How to determine who is most likely to benefit from endometrial ablation

Wishall KM, Price J, Pereira N, et al. Postablation risk factors for pain and subsequent hysterectomy. Obstet Gynecol. 2014;124(5):904–910.

Smithling KR, Savella G, Raker CA, et al. Preoperative uterine bleeding pattern and risk of endometrial ablation failure. Am J Obstet Gynecol. 2014;211(5):556.e1–e6.

Endometrial ablation has been around a long time—likely since the 1930s. However, it was not until the 1980s that operative hysteroscopy and endometrial ablation became commonplace. As a result of new, more “automated” technology, five nonresectoscopic endometrial ablation techniques were introduced, starting with FDA approval of the thermal balloon device in 1997.

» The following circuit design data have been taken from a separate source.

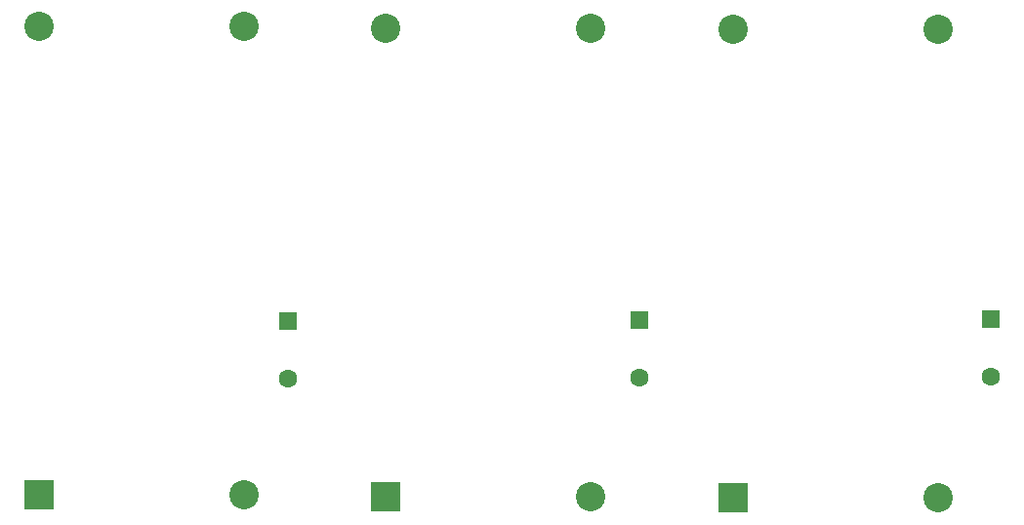
<source format=gbr>
%TF.GenerationSoftware,KiCad,Pcbnew,7.0.7*%
%TF.CreationDate,2023-09-27T10:11:38+07:00*%
%TF.ProjectId,power_module,706f7765-725f-46d6-9f64-756c652e6b69,rev?*%
%TF.SameCoordinates,Original*%
%TF.FileFunction,Copper,L1,Top*%
%TF.FilePolarity,Positive*%
%FSLAX46Y46*%
G04 Gerber Fmt 4.6, Leading zero omitted, Abs format (unit mm)*
G04 Created by KiCad (PCBNEW 7.0.7) date 2023-09-27 10:11:38*
%MOMM*%
%LPD*%
G01*
G04 APERTURE LIST*
%TA.AperFunction,ComponentPad*%
%ADD10R,1.600000X1.600000*%
%TD*%
%TA.AperFunction,ComponentPad*%
%ADD11C,1.600000*%
%TD*%
%TA.AperFunction,ComponentPad*%
%ADD12C,2.540000*%
%TD*%
%TA.AperFunction,ComponentPad*%
%ADD13R,2.540000X2.540000*%
%TD*%
G04 APERTURE END LIST*
D10*
%TO.P,C3,1*%
%TO.N,+3*%
X110490000Y-75010000D03*
D11*
%TO.P,C3,2*%
%TO.N,GND*%
X110490000Y-80010000D03*
%TD*%
D10*
%TO.P,C2,1*%
%TO.N,+5*%
X140970000Y-74930000D03*
D11*
%TO.P,C2,2*%
%TO.N,GND*%
X140970000Y-79930000D03*
%TD*%
D10*
%TO.P,C1,1*%
%TO.N,+12*%
X80010000Y-75067349D03*
D11*
%TO.P,C1,2*%
%TO.N,GND*%
X80010000Y-80067349D03*
%TD*%
D12*
%TO.P,U3,4,Vout*%
%TO.N,+3*%
X88519000Y-49657000D03*
%TO.P,U3,3,GND*%
%TO.N,GND*%
X106299000Y-49657000D03*
%TO.P,U3,2,GND*%
X106299000Y-90297000D03*
D13*
%TO.P,U3,1,Vin*%
%TO.N,+24*%
X88519000Y-90297000D03*
%TD*%
D12*
%TO.P,U2,4,Vout*%
%TO.N,+5*%
X118618000Y-49784000D03*
%TO.P,U2,3,GND*%
%TO.N,GND*%
X136398000Y-49784000D03*
%TO.P,U2,2,GND*%
X136398000Y-90424000D03*
D13*
%TO.P,U2,1,Vin*%
%TO.N,+24*%
X118618000Y-90424000D03*
%TD*%
%TO.P,U1,1,Vin*%
%TO.N,+24*%
X58420000Y-90170000D03*
D12*
%TO.P,U1,2,GND*%
%TO.N,GND*%
X76200000Y-90170000D03*
%TO.P,U1,3,GND*%
X76200000Y-49530000D03*
%TO.P,U1,4,Vout*%
%TO.N,+12*%
X58420000Y-49530000D03*
%TD*%
M02*

</source>
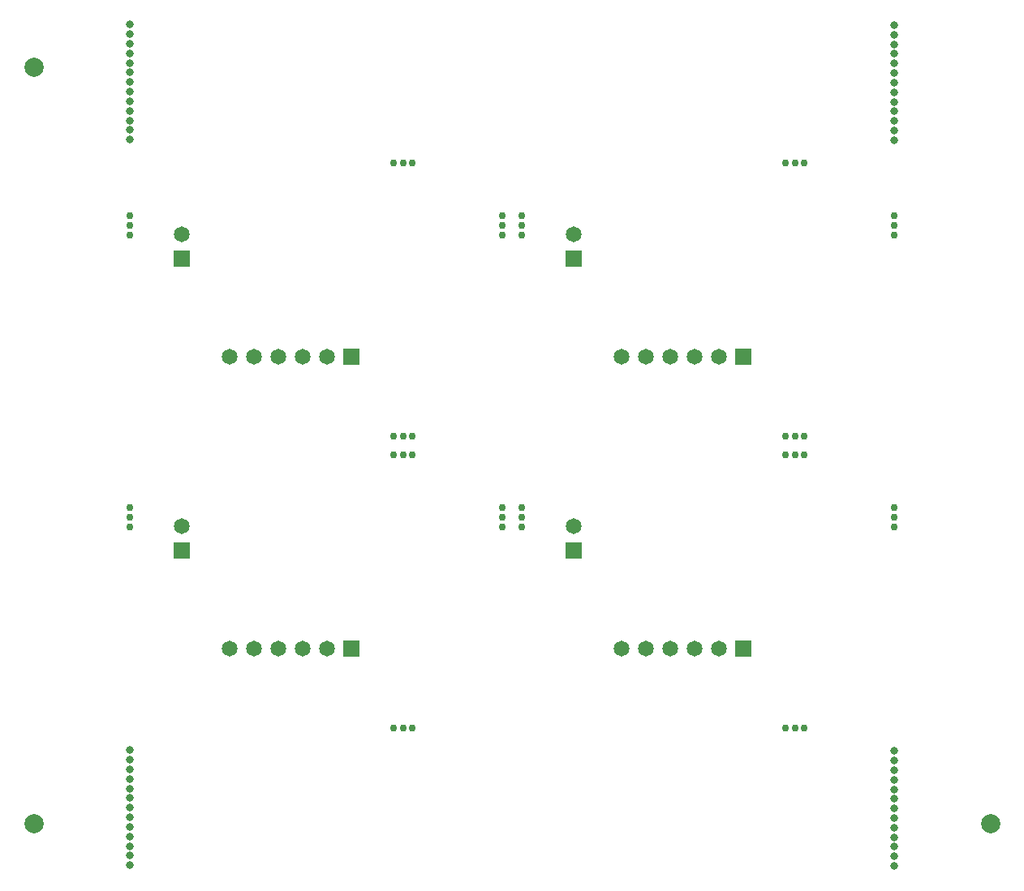
<source format=gbs>
G04*
G04 #@! TF.GenerationSoftware,Altium Limited,Altium Designer,24.0.1 (36)*
G04*
G04 Layer_Color=16711935*
%FSLAX24Y24*%
%MOIN*%
G70*
G04*
G04 #@! TF.SameCoordinates,9228D32E-8527-4A6C-AAF6-1CDB9724A3A0*
G04*
G04*
G04 #@! TF.FilePolarity,Negative*
G04*
G01*
G75*
%ADD55C,0.0787*%
%ADD74C,0.0316*%
%ADD75C,0.0296*%
%ADD76R,0.0651X0.0651*%
%ADD77C,0.0651*%
%ADD78R,0.0651X0.0651*%
D55*
X1969Y33071D02*
D03*
X41260Y1969D02*
D03*
X1969D02*
D03*
D74*
X37323Y4961D02*
D03*
Y4173D02*
D03*
Y4567D02*
D03*
Y630D02*
D03*
Y1024D02*
D03*
Y1417D02*
D03*
Y2205D02*
D03*
Y1811D02*
D03*
Y2992D02*
D03*
Y2598D02*
D03*
Y3780D02*
D03*
Y3386D02*
D03*
Y236D02*
D03*
Y30079D02*
D03*
Y30866D02*
D03*
Y30472D02*
D03*
Y34409D02*
D03*
Y34016D02*
D03*
Y33622D02*
D03*
Y32835D02*
D03*
Y33228D02*
D03*
Y32047D02*
D03*
Y32441D02*
D03*
Y31260D02*
D03*
Y31654D02*
D03*
Y34803D02*
D03*
X5906Y34825D02*
D03*
Y31675D02*
D03*
Y31282D02*
D03*
Y32463D02*
D03*
Y32069D02*
D03*
Y33250D02*
D03*
Y32856D02*
D03*
Y33644D02*
D03*
Y34037D02*
D03*
Y34431D02*
D03*
Y30494D02*
D03*
Y30888D02*
D03*
Y30100D02*
D03*
Y4990D02*
D03*
Y4203D02*
D03*
Y4596D02*
D03*
Y659D02*
D03*
Y1053D02*
D03*
Y1447D02*
D03*
Y2234D02*
D03*
Y1840D02*
D03*
Y3022D02*
D03*
Y2628D02*
D03*
Y3809D02*
D03*
Y3415D02*
D03*
Y266D02*
D03*
D75*
X17520Y5906D02*
D03*
X17126D02*
D03*
X16732D02*
D03*
X5906Y14173D02*
D03*
Y14567D02*
D03*
Y14961D02*
D03*
X21220Y14173D02*
D03*
Y14567D02*
D03*
Y14961D02*
D03*
X17520Y17126D02*
D03*
X17126D02*
D03*
X16732D02*
D03*
X33622Y5906D02*
D03*
X33228D02*
D03*
X32835D02*
D03*
X22008Y14173D02*
D03*
Y14567D02*
D03*
Y14961D02*
D03*
X37323Y14173D02*
D03*
Y14567D02*
D03*
Y14961D02*
D03*
X33622Y17126D02*
D03*
X33228D02*
D03*
X32835D02*
D03*
X17520Y17913D02*
D03*
X17126D02*
D03*
X16732D02*
D03*
X5906Y26181D02*
D03*
Y26575D02*
D03*
Y26969D02*
D03*
X21220Y26181D02*
D03*
Y26575D02*
D03*
Y26969D02*
D03*
X17520Y29134D02*
D03*
X17126D02*
D03*
X16732D02*
D03*
X33622Y17913D02*
D03*
X33228D02*
D03*
X32835D02*
D03*
X22008Y26181D02*
D03*
Y26575D02*
D03*
Y26969D02*
D03*
X37323Y26181D02*
D03*
Y26575D02*
D03*
Y26969D02*
D03*
X33622Y29134D02*
D03*
X33228D02*
D03*
X32835D02*
D03*
D76*
X8041Y13213D02*
D03*
X24144D02*
D03*
X8041Y25220D02*
D03*
X24144D02*
D03*
D77*
X8041Y14213D02*
D03*
X14000Y9173D02*
D03*
X13000D02*
D03*
X12000D02*
D03*
X11000D02*
D03*
X10000D02*
D03*
X24144Y14213D02*
D03*
X30102Y9173D02*
D03*
X29102D02*
D03*
X28102D02*
D03*
X27102D02*
D03*
X26102D02*
D03*
X8041Y26220D02*
D03*
X14000Y21181D02*
D03*
X13000D02*
D03*
X12000D02*
D03*
X11000D02*
D03*
X10000D02*
D03*
X24144Y26220D02*
D03*
X30102Y21181D02*
D03*
X29102D02*
D03*
X28102D02*
D03*
X27102D02*
D03*
X26102D02*
D03*
D78*
X15000Y9173D02*
D03*
X31102D02*
D03*
X15000Y21181D02*
D03*
X31102D02*
D03*
M02*

</source>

Initially, information on the feasibility of endometrial ablation was presented in the form of case reports. Efficacy and safety were studied through FDA trials, which yielded variable amenorrhea rates but relatively high satisfaction rates in the range of 85% to 95%. In the interim, we have learned more refined details about endometrial ablation as case reports of unintended consequences have cropped up and as this technology has reached a broader physician base. After almost two decades of experience with nonresectoscopic endometrial ablation devices, information on “failure”—ie, the need for additional treatment—is surfacing.